The corporate development department at Cisco (NASDAQ:CSCO) has been on spending spree in 2012. The company has made ten acquisitions this year, three of which came in November alone. The company's most seminal acquisition to date came on November 18, 2012, when it acquired Meraki, Inc., a leader in cloud computing for middle-market businesses and enterprises. The acquisition will allow Cisco to make cloud-managed networks available to its middle-market businesses and enterprises. For a company that zealously defends its market share position, known for purging its competition, this move may be its boldest, and wisest, yet.
For the past few years, Cisco has vigorously defended its dominant market share of the networking business; often times, however, the ascent of cloud computing has revolutionized the industry. This series of acquisitions in 2012 has been part of the company's strategy to reassert its dominance with Meraki being its shrewdest move yet. It has, however, raised the following question: what does the acquisition of Meraki mean for the company going forward? There are 3 takeaways, all of which are positive for the company.
First, the acquisition is good for Cisco's customers on two fronts. First, while Cisco has made valiant strides with the Cisco Connect Cloud/Smart Wi-Fi platform, Meraki's cloud management expertise in amalgamation with Cisco's hardware will be a significant improvement, and will be a formidable product in the marketplace. Meraki's services are focused on the growing number of underserved middle-market companies who are expanding rapidly. Second, the acquisition will enable the company to bridge the nexus between its network hardware and cloud technology. According to Meraki, mobile devices accounted for the majority of devices accessing networks for the first time in 2012.
Second, by bridging the gap between network hardware and cloud computing, Cisco has not only created value for its clients, but has created a new growth driver for itself. The company, which grew at a modest 6% when other companies were experiencing negative growth recently, has been trying to determine ways to capitalize on the cloud computing revolution. Based on projections, Meraki believes that with Cisco's global reach, revenues, which are currently around $20 million, will see a significant spike in the not-so-distant-future.
Third, the acquisition will enable Cisco to meet its goal of maintaining a dominant share of the market. The biggest loser from this deal is Aruba (NASDAQ:ARUN). Aruba's new cloud-based Wi-Fi solution, which was seen by the company as a key area for growth, will now become a parochial relic.
Cisco's most contentious rival, Juniper (NYSE:JNPR), will be a close second in the race for biggest loser because of this acquisition. The networking company, which has always been a nemesis in the market share battle, will also face serious challenges because of Meraki's cloud controller architecture. This architecture, which is far better than the "controller-based" architectures, can easily transfer into cloud based SDN controller in the future-creating even more problems for Aruba and Juniper.

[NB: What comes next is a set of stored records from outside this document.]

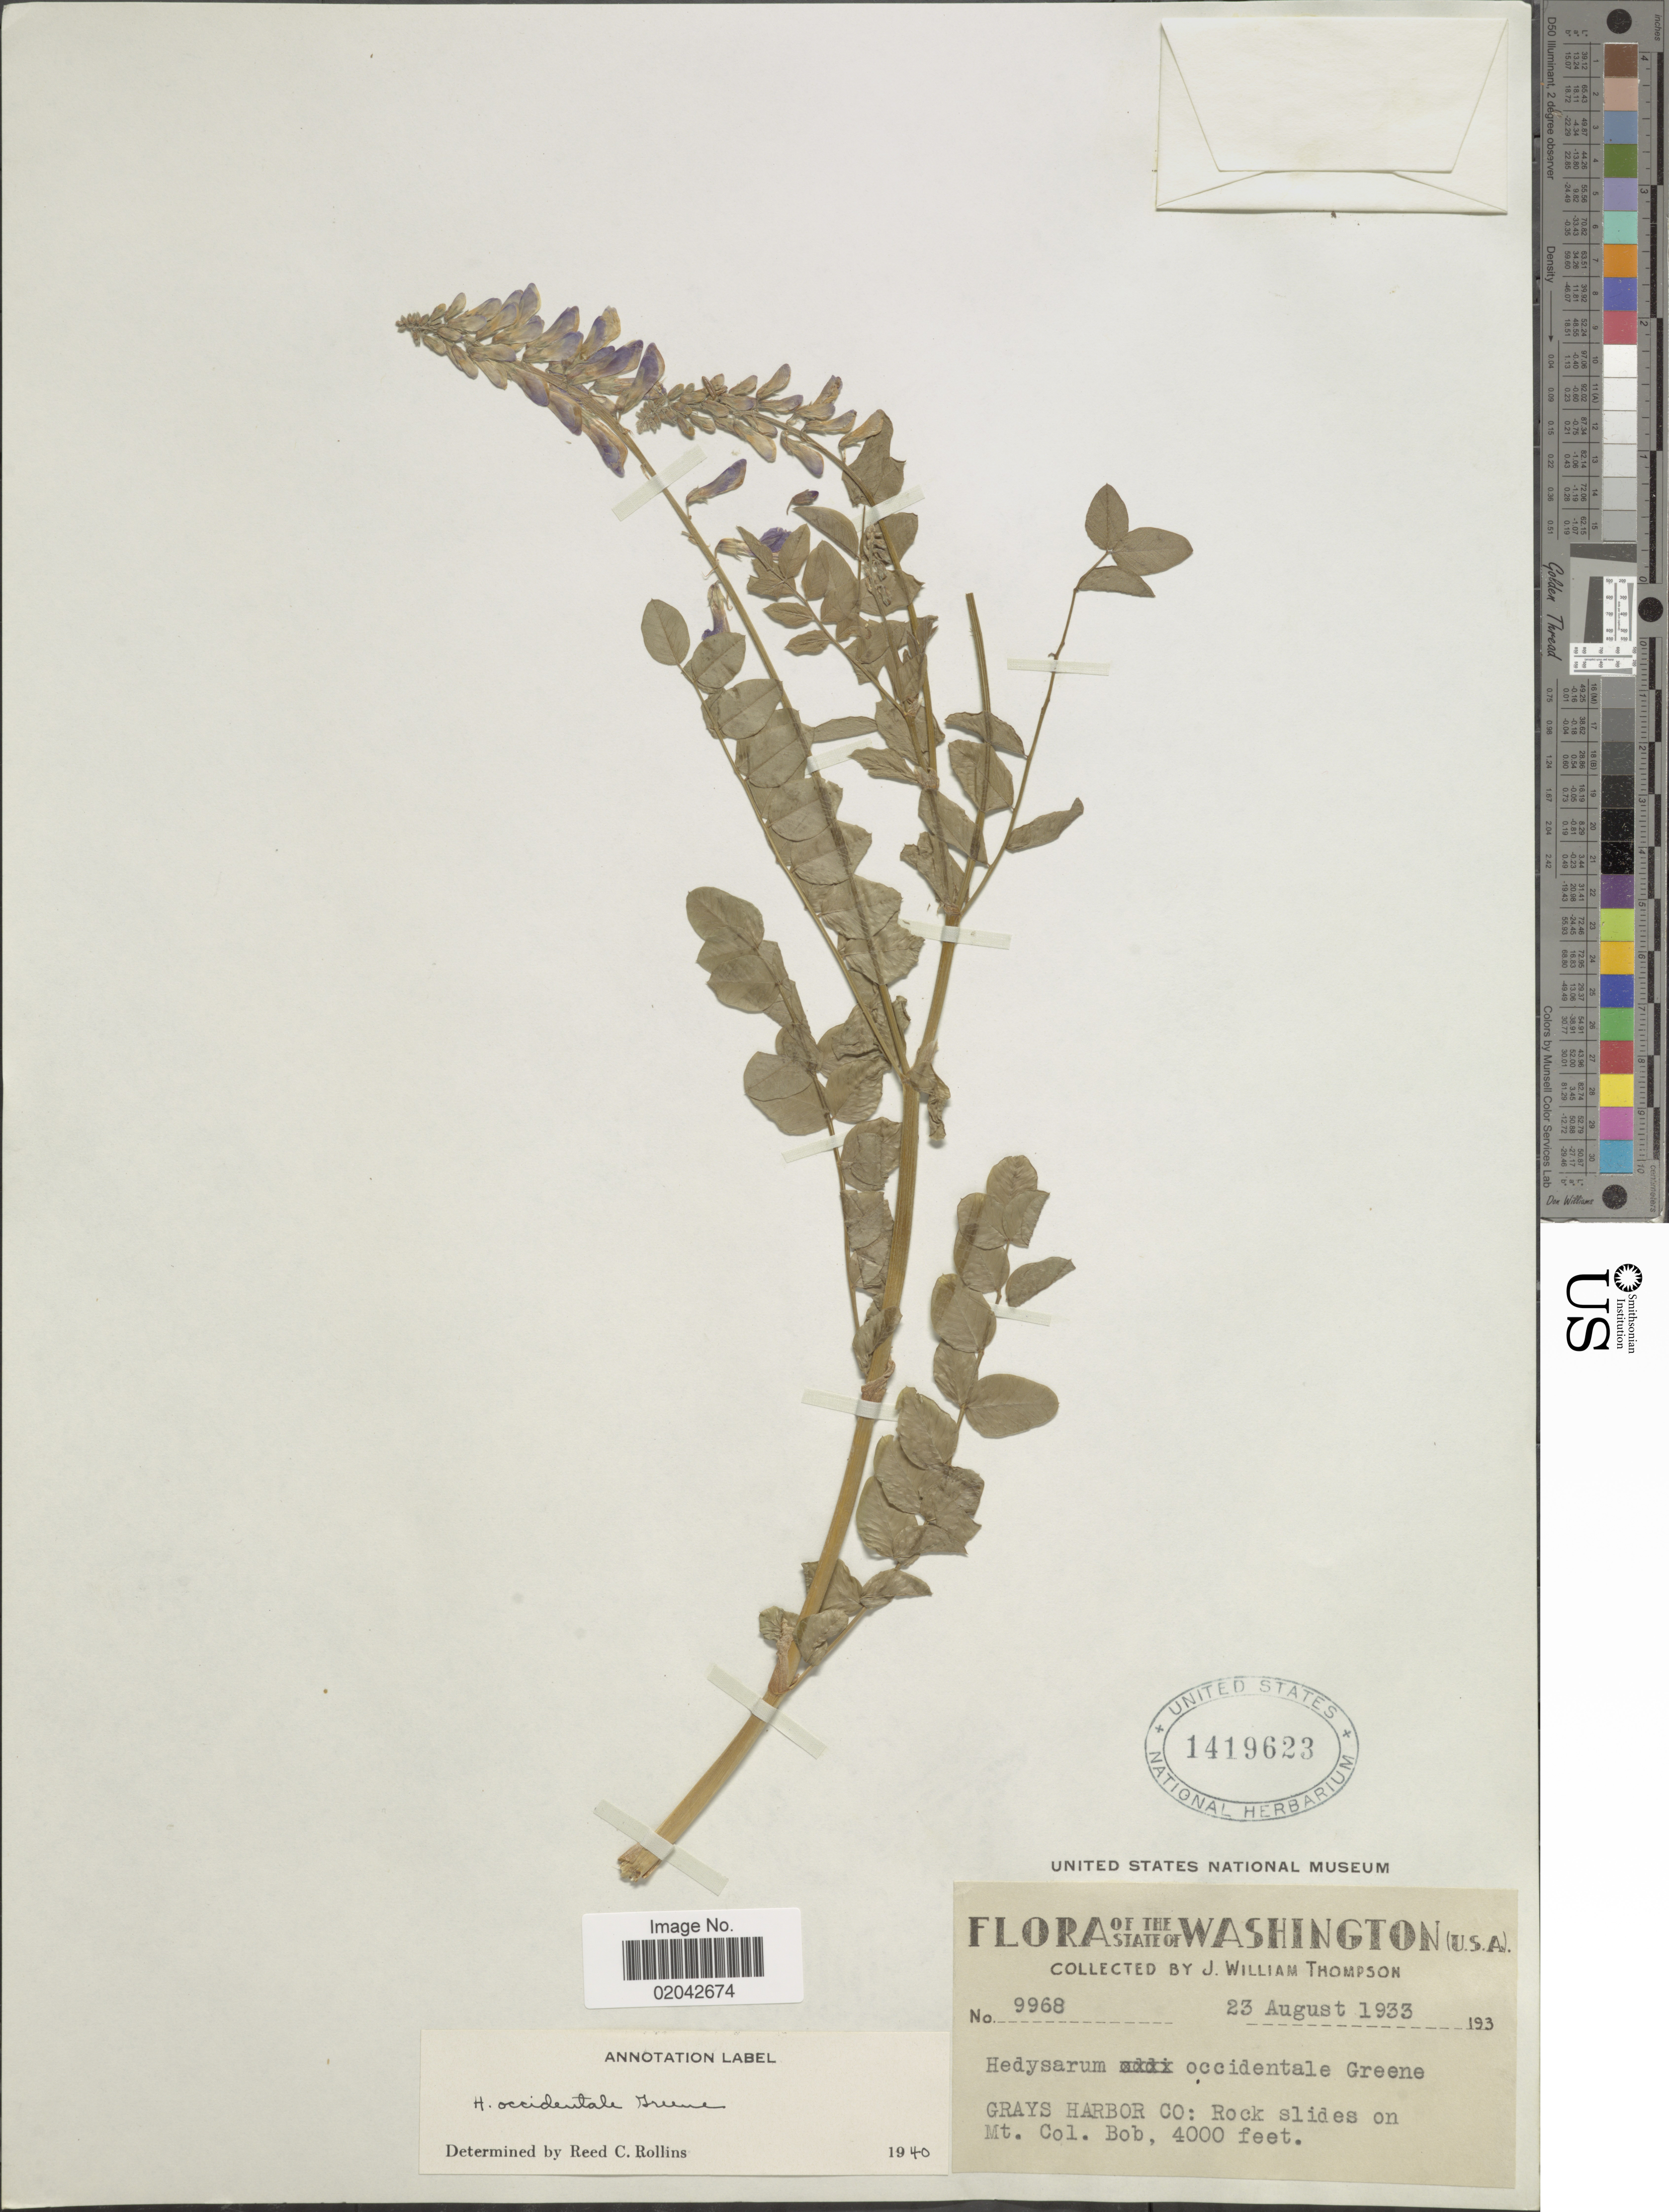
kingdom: Plantae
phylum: Tracheophyta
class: Magnoliopsida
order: Fabales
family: Fabaceae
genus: Hedysarum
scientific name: Hedysarum occidentale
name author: Greene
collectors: J. W. Thompson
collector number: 9968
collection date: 1933-08-23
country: United States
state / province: Washington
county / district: Grays Harbor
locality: Grays Harbor Co: Rock slides on Mt. Col. Bob.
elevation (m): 1219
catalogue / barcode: US 1419623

Hewlett Packard (NYSE:HPQ) stands to lose as well. This acquisition is part of the larger SDN rivalry that has been going on between the two companies over the last year. Hewlett Packard, which has focused on cutting into Cisco's switching market share, finds themselves searching for a new solution to broaden its customer base quickly. The company, which acquired 3com to compete with Cisco in this business, will need to find other Wi-Fi vendors such as Meru or Ruckus to compete.
International Business Machine (NYSE:IBM) also stands to lose, however, not as severely as the aforementioned companies. IBM, while it has strategic alliances with Cisco, is partnered with Brocade (NASDAQ:BRCD) to provide Ethernet switching equipment that is no match to what Meraki and Cisco can provide. If Brocade is to compete in this area, they will need to be acquired quickly so they can not only expand their customer base but also have a team of engineers who can improve their network solutions.
Cisco's acquisition of Meraki was a smart move that will reap the company benefits for years as the cloud computing revolution determines the winners and losers for the next decade. While the stock price is still down from its year-to-date high in April, the company has positioned itself to continue to maintain, if not gain, market share in the networking business by taking advantage of cloud based technologies. The company is on a good path with the acquisitions it has made in 2012, with Meraki being its most seminal achievement to date.
The company set out in 2012 to make acquisitions a part of a larger plan to seek businesses with higher margins and lower costs, and to provide services and products that customers demand. Moreover, Cisco is focused on cloud-based companies that can address the broader networking shifts towards cloud. This vision has served the company well, and will do so going forward.
Disclosure: I have no positions in any stocks mentioned, and no plans to initiate any positions within the next 72 hours. I wrote this article myself, and it expresses my own opinions. I am not receiving compensation for it (other than from Seeking Alpha). I have no business relationship with any company whose stock is mentioned in this article.